Update:  In this week's class a pastor's wife quite innocently mentioned, in reference to our spending more time with God, that "marriage conferences always tell you to have a date night with your husband."  Wild gesticulations and vaudevillian irritation from the AVI ensued.  Has anyone tested 100 couples with a year of date nights and 100 couples who didn't and measured marital satisfaction?  Or anything?  This is the sort of thing that drives me crazy about Christians.  Or social workers, management consultants, or a dozen other groups.  (She was amused, not offended by the way.  Very nice person.)

In the context of Adult Sunday School, one of the pastors mentioned Pete Scazzero's book Emotionally Health Spirituality, and the concept of taking 10-minute mini-Sabbaths every hour of the day.  I haven't read the book - it may be wonderful.  But this is one thing about Christian culture, and I think especially evangelical culture, that is just wrong, and irritating.

People dream up these Good Ideas, with no basis whatsoever, and figure hey, that's just got to help! I'm not asking for double-blind studies or classic A - B - A experiments or suggesting that sanctification can be reduced to scientific principles.  But these things just keep popping up at the rate of a hundred new ones a year.  There is a cost in discouragement and guilty feelings, and thus in people leaving quietly out the back door, of encouraging people to put effort into time-wasting activities that sound good.

The teacher has absolutely no accountability here.

What basis does he have for thinking this will feed lambs, except that it sounds like it just should, somehow?  Did the author get a hundred people to try it for six months and then record some kind of result, either of self-evaluation or by others?  Were there another hundred put into another self-help spirituality, and a hundred into a directed exercises group and a fourth control group told to not change a thing?  Even at a non-rigorous level: Does he know anyone who tried it and hated it?  Would they tell him anyway?

Of course not.  He thinks - well, feels, or imagines might be a better verb - about these things, and decided that people need more sabbathtime; he stuck in his thumb and he pulled out a plum.

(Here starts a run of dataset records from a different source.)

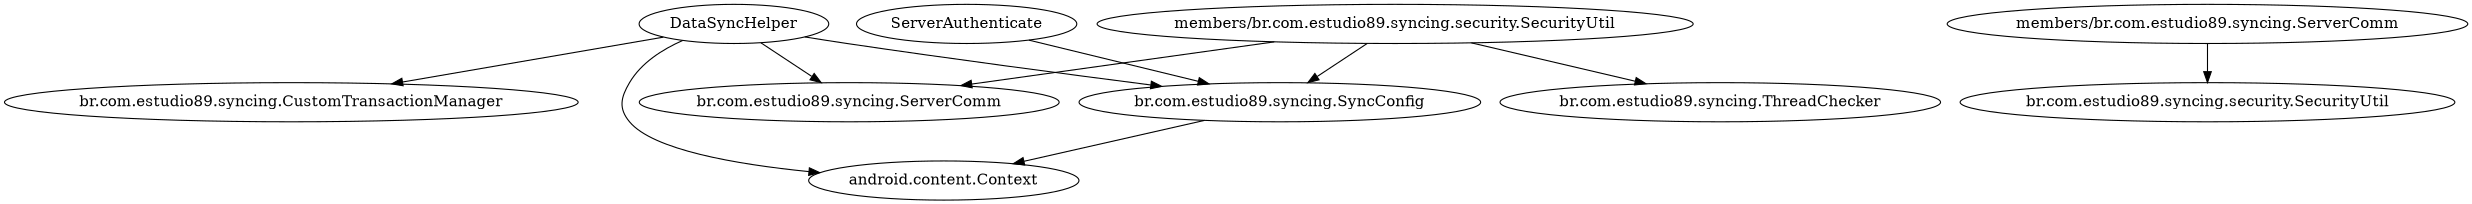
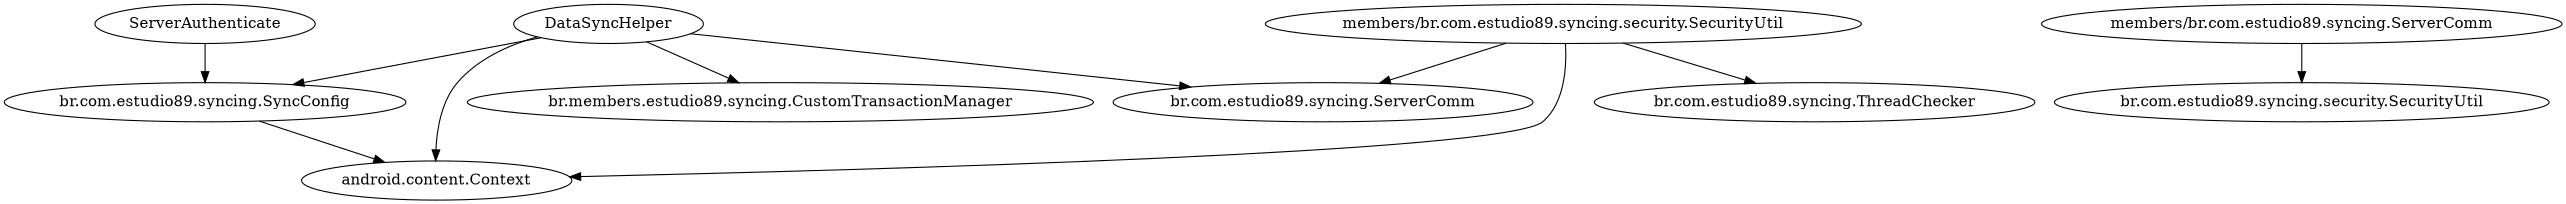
  digraph {
    concentrate=true
    n1 [label="android.content.Context"]
    DataSyncHelper
    n3 [label="br.com.estudio89.syncing.SyncConfig"]
-   n4 [label="br.com.estudio89.syncing.CustomTransactionManager"]
+   n4 [label="br.members.estudio89.syncing.CustomTransactionManager"]
    n5 [label="br.com.estudio89.syncing.ServerComm"]
    n6 [label="br.com.estudio89.syncing.ThreadChecker"]
    ServerAuthenticate
    n8 [label="members/br.com.estudio89.syncing.ServerComm"]
    n9 [label="br.com.estudio89.syncing.security.SecurityUtil"]
    n10 [label="members/br.com.estudio89.syncing.security.SecurityUtil"]
    DataSyncHelper -> n1
    DataSyncHelper -> n3
    DataSyncHelper -> n4
    DataSyncHelper -> n5
    n3 -> n1
    ServerAuthenticate -> n3
    n8 -> n9
-   n10 -> n3
+   n10 -> n1
    n10 -> n5
    n10 -> n6
  }
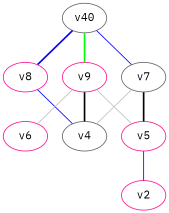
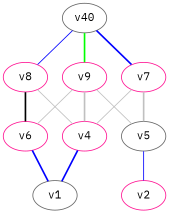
  digraph {
    fontname="IBM Plex Mono"
    node [color=gray40 fontname="IBM Plex Mono"]
    edge [arrowhead=none color=blue fontname="IBM Plex Mono" style=bold]
-   v4
+   v4 [color=deeppink]
+   v1
    v2 [color=deeppink]
-   v5 [color=deeppink]
+   v5
    v6 [color=deeppink]
-   v7
+   v7 [color=deeppink]
    v8 [color=deeppink]
    v9 [color=deeppink]
    n9 [label=v40]
+   v4 -> v1
    v5 -> v2 [style=solid]
+   v6 -> v1
    v7 -> v4 [color=gray style=""]
-   v7 -> v5 [color=black]
-   v8 -> v4 [style=""]
-   v9 -> v4 [color=black]
+   v7 -> v5 [color=gray]
+   v8 -> v4 [color=gray style=""]
+   v8 -> v6 [color=black]
+   v9 -> v4 [color=gray]
    v9 -> v5 [color=gray style=""]
    v9 -> v6 [color=gray style=""]
-   n9 -> v7 [style=solid]
-   n9 -> v8
+   n9 -> v7
+   n9 -> v8 [style=solid]
    n9 -> v9 [color=green]
  }
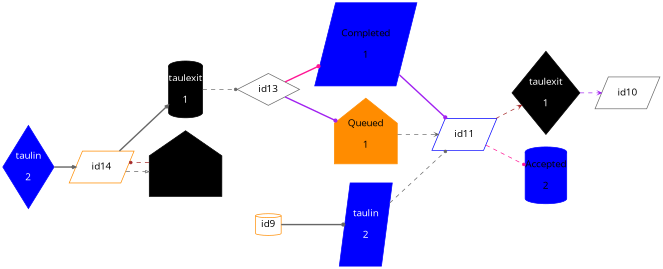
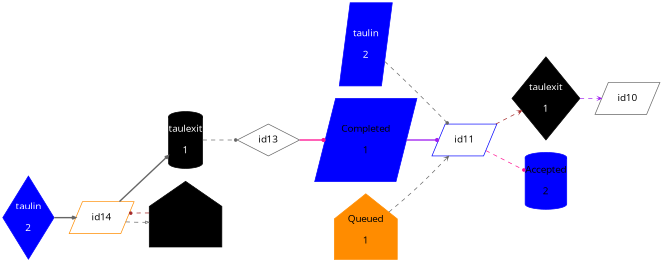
  digraph {
    fontname="Open Sans"
    fontsize=14
    rankdir=LR
    ranksep=.3
    remincross=true
    node [color=blue fontname="Open Sans" fontsize=14 margin="0, 0.1" shape=parallelogram style=filled]
    edge [arrowhead=dot arrowsize=0.5 color=gray40 fontname="Open Sans" style=dashed]
    n1 [fontcolor=white height=.2 label="taulin\n\n2" width=.2]
    id11 [height=.2 width=.2 margin="" style=""]
    n3 [color=black fontcolor=white height=.2 label="taulexit\n\n1" shape=diamond width=.2]
    n4 [height=.2 label="Accepted\n\n2" shape=cylinder width=.2]
    id10 [color=gray40 height=.2 width=.2 margin="" style=""]
    n6 [fontcolor=white height=.2 label="taulin\n\n2" shape=diamond width=.2]
    id14 [color=darkorange height=.2 width=.2 margin="" style=""]
    n8 [color=black fontcolor=white height=.2 label="taulexit\n\n1" shape=cylinder width=.2]
    n9 [color=black height=.2 label="Accepted\n\n2" shape=house width=.2]
    id13 [color=gray40 height=.2 shape=diamond width=.2 margin="" style=""]
    n11 [height=.2 label="Completed\n\n1" width=.2]
    n12 [color=darkorange height=.2 label="Queued\n\n1" shape=house width=.2]
-   id9 [color=darkorange height=.2 shape=cylinder width=.2 margin="" style=""]
    n1 -> id11
    id11 -> n3 [arrowhead=vee color=brown]
    id11 -> n4 [color=deeppink]
    n3 -> id10 [arrowhead=vee color=purple]
    n6 -> id14 [arrowhead=vee style=bold]
    id14 -> n8 [arrowhead=vee style=bold]
    id14 -> n9 [arrowhead=onormal]
    n8 -> id13
    n9 -> id14 [color=brown]
    id13 -> n11 [color=deeppink style=bold]
-   id13 -> n12 [color=purple style=bold]
    n11 -> id11 [color=purple style=bold]
    n12 -> id11 [arrowhead=vee]
-   id9 -> n1 [style=bold]
  }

Why should I rant?  It's not going to change.  These are the sort of people who go into pastoring professions, secular or Christian.  Let's all have mini-sabbaths.  Or ride minibikes. Or have miniconferences.  Miniprayers, minihymns, minifellowships. Minisomethings has just eventually got to work.

4 comments:

Donna B. said...

I'll just go for a minicomment and see how that works.

bs king said...

That's not fair.

They have very rigorous testing for these ideas.

For example, they frequently ask themselves if it fits in to a catchy acronym.

james said...

Or perhaps they're certain that what seemed to work for them(*) will work for everybody. Then they owe it to the world to advertise it.

(*)But then there's the http://en.wikipedia.org/wiki/Hawthorne_effect ...

Sponge-headed ScienceMan said...

bs king - actually, I think the acronym comes first most of the time. Check out acronymfinder.com for some fun.